IN21B-1687
Constructing a Cross-Domain Resource Inventory: Key Components and Results of the EarthCube CINERGI Project.

Tuesday, 15 December 2015
Poster Hall (Moscone South)
Ilya Zaslavsky, University of California San Diego, San Diego Supercomputer Center, La Jolla, CA, United States
Abstract:
While many geoscience-related repositories and data discovery portals exist, finding information about available resources remains a pervasive problem, especially when searching across multiple domains and catalogs. Inconsistent and incomplete metadata descriptions, disparate access protocols and semantic differences across domains, and troves of unstructured or poorly structured information which is hard to discover and use are major hindrances toward discovery, while metadata compilation and curation remain manual and time-consuming.

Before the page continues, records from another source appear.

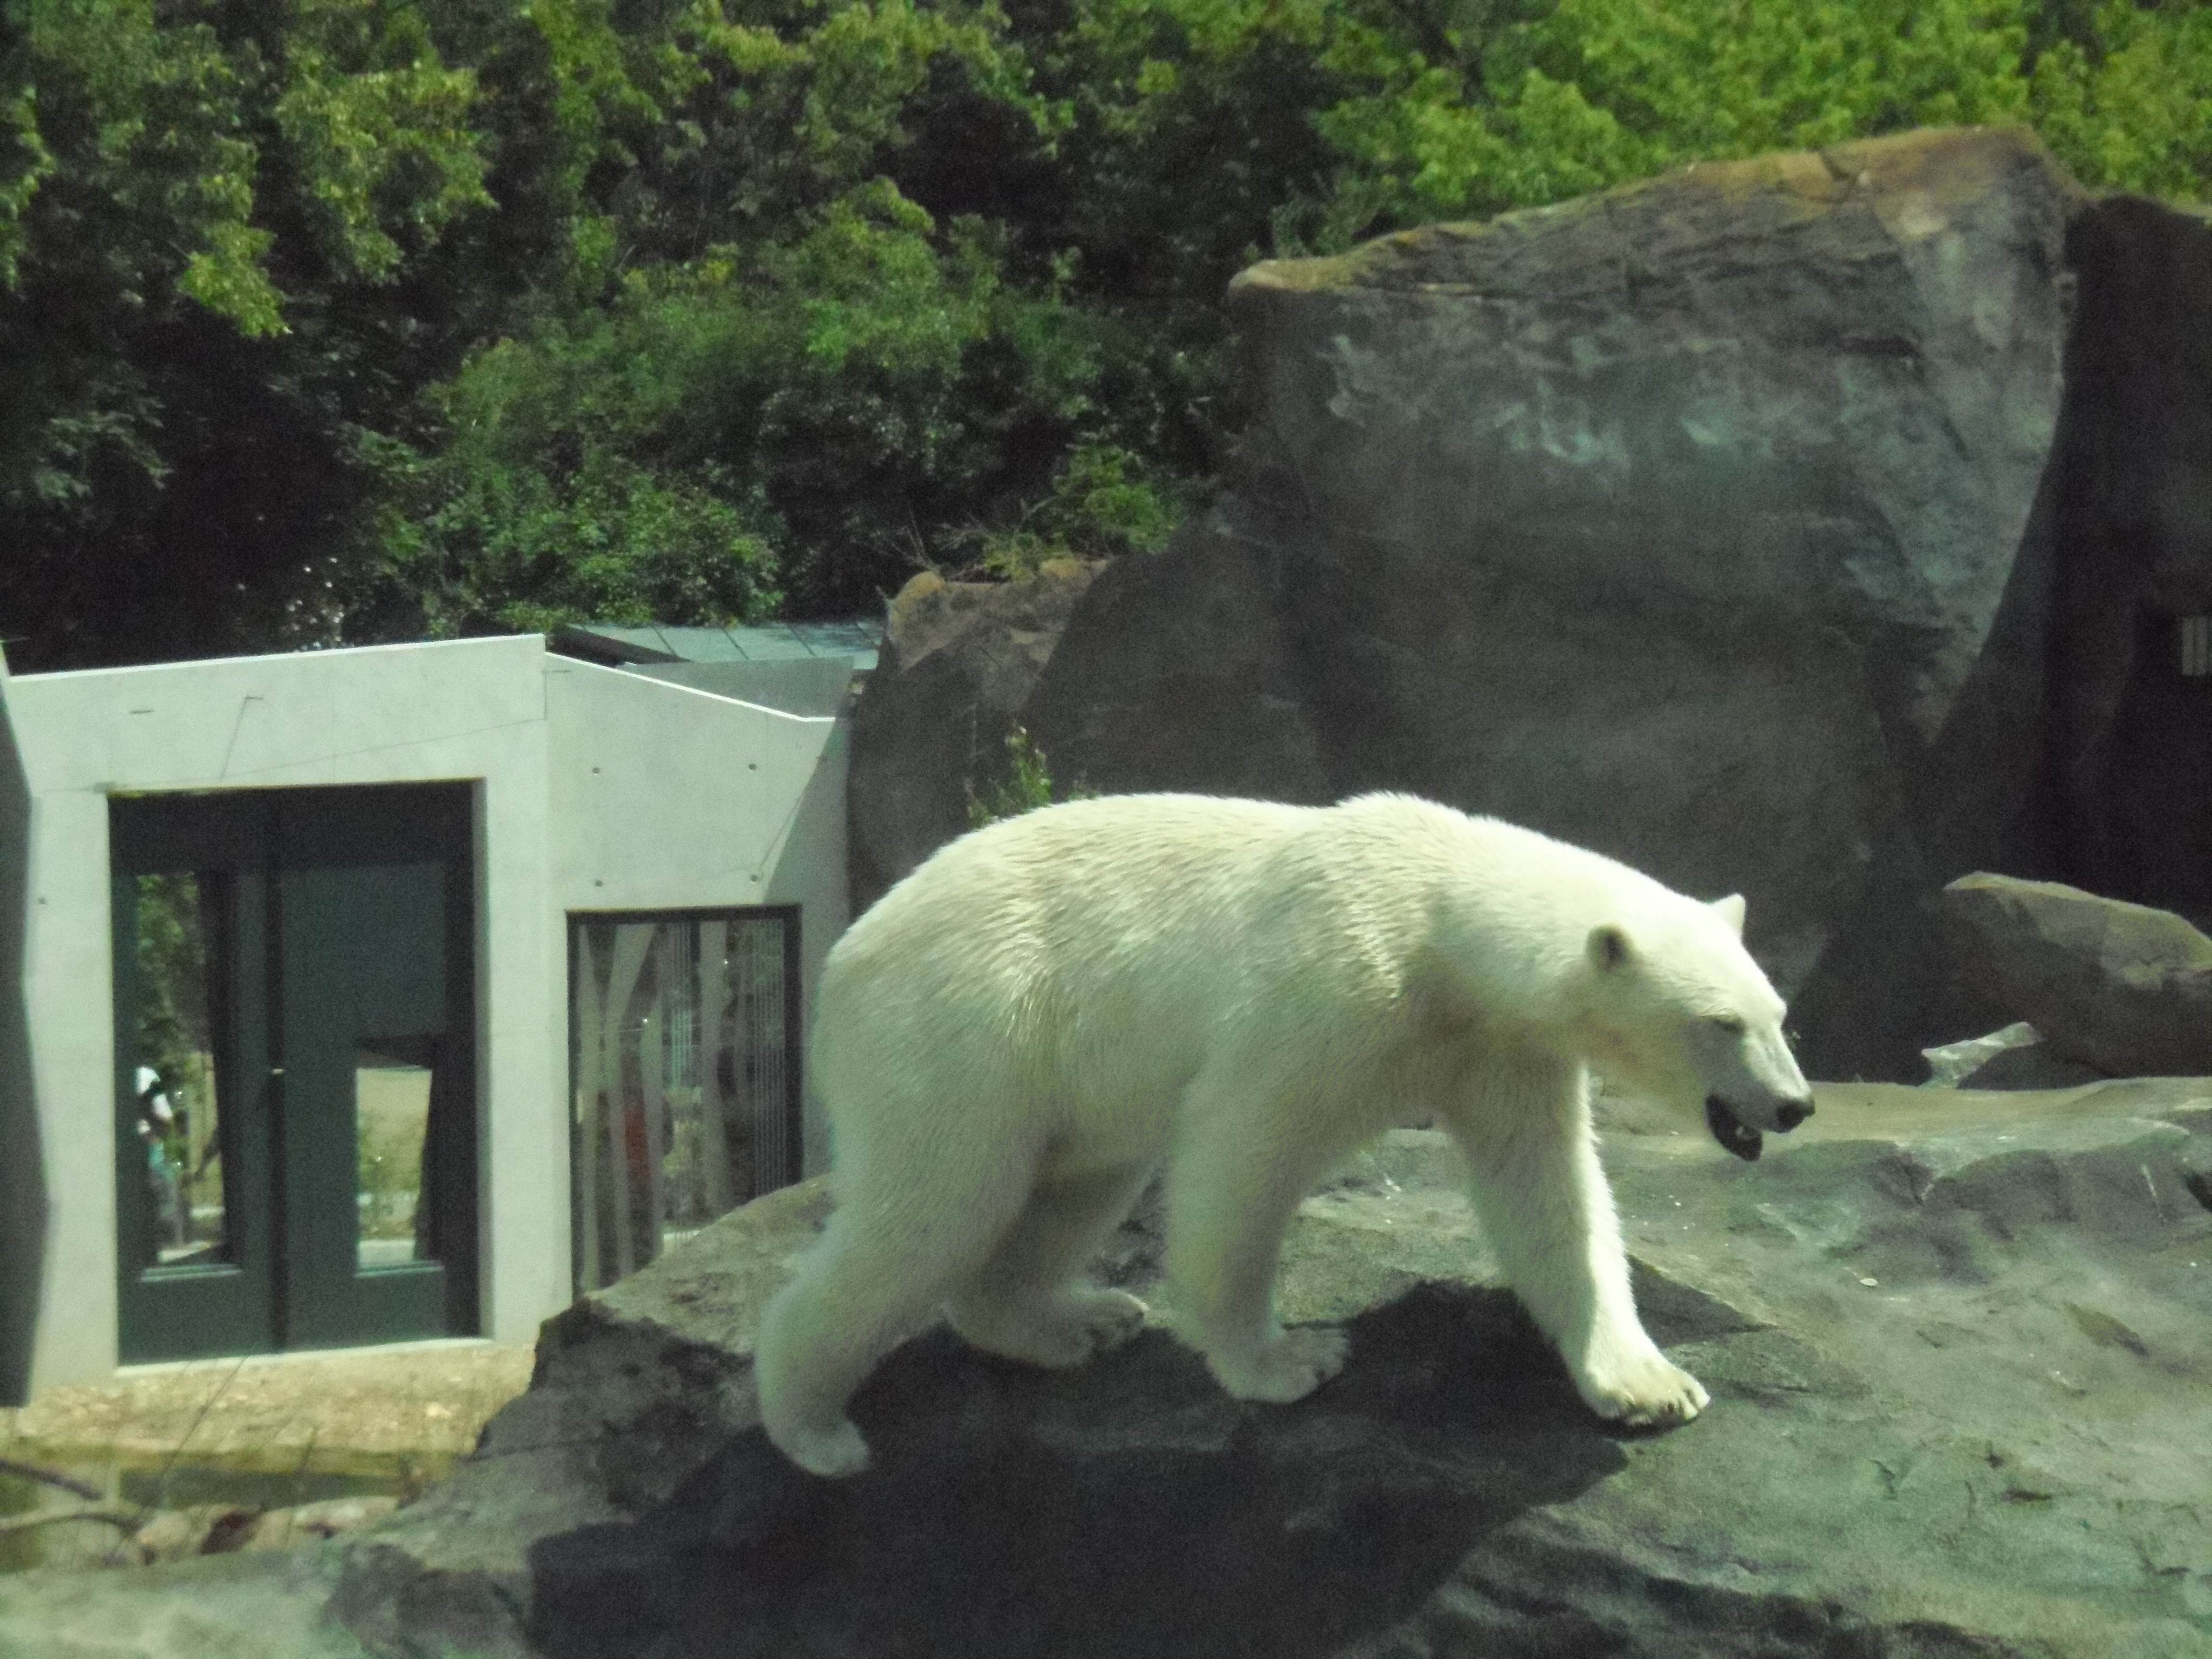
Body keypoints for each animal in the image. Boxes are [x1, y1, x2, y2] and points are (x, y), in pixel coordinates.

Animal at [755, 791, 1813, 1478]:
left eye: (1779, 1014)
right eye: (1719, 1023)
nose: (1793, 1105)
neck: (1439, 917)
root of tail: (846, 955)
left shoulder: (1502, 1051)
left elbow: (1551, 1195)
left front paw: (1648, 1385)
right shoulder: (1330, 993)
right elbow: (1239, 1157)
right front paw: (1287, 1364)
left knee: (1072, 1183)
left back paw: (1079, 1321)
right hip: (969, 1022)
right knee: (934, 1206)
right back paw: (815, 1428)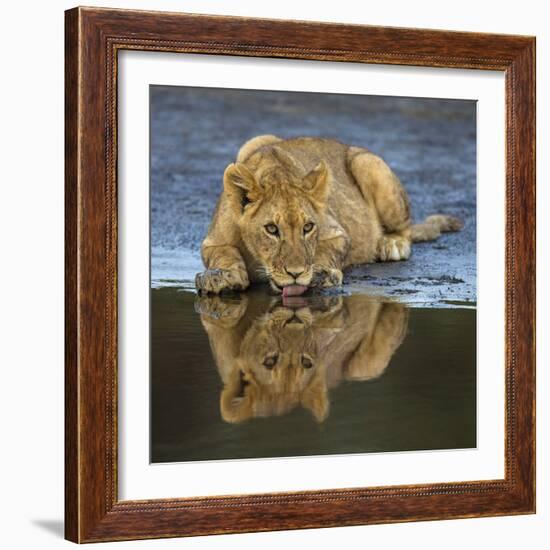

We report on methodology, main results and lessons learned from an ongoing effort to develop a geoscience-wide catalog of information resources, with consistent metadata descriptions, traceable provenance, and automated metadata enhancement. Developing such a catalog is the central goal of CINERGI (Community Inventory of EarthCube Resources for Geoscience Interoperability), an EarthCube building block project (earthcube.org/group/cinergi). The key novel technical contributions of the projects include: a) development of a metadata enhancement pipeline and a set of document enhancers to automatically improve various aspects of metadata descriptions, including keyword assignment and definition of spatial extents; b) Community Resource Viewers: online applications for crowdsourcing community resource registry development, curation and search, and channeling metadata to the unified CINERGI inventory, c) metadata provenance, validation and annotation services, d) user interfaces for advanced resource discovery; and e) geoscience-wide ontology and machine learning to support automated semantic tagging and faceted search across domains. We demonstrate these CINERGI components in three types of user scenarios: (1) improving existing metadata descriptions maintained by government and academic data facilities, (2) supporting work of several EarthCube Research Coordination Network projects in assembling information resources for their domains, and (3) enhancing the inventory and the underlying ontology to address several complicated data discovery use cases in hydrology, geochemistry, sedimentology, and critical zone science.

Support from the US National Science Foundation under award ICER-1343816 is gratefully acknowledged.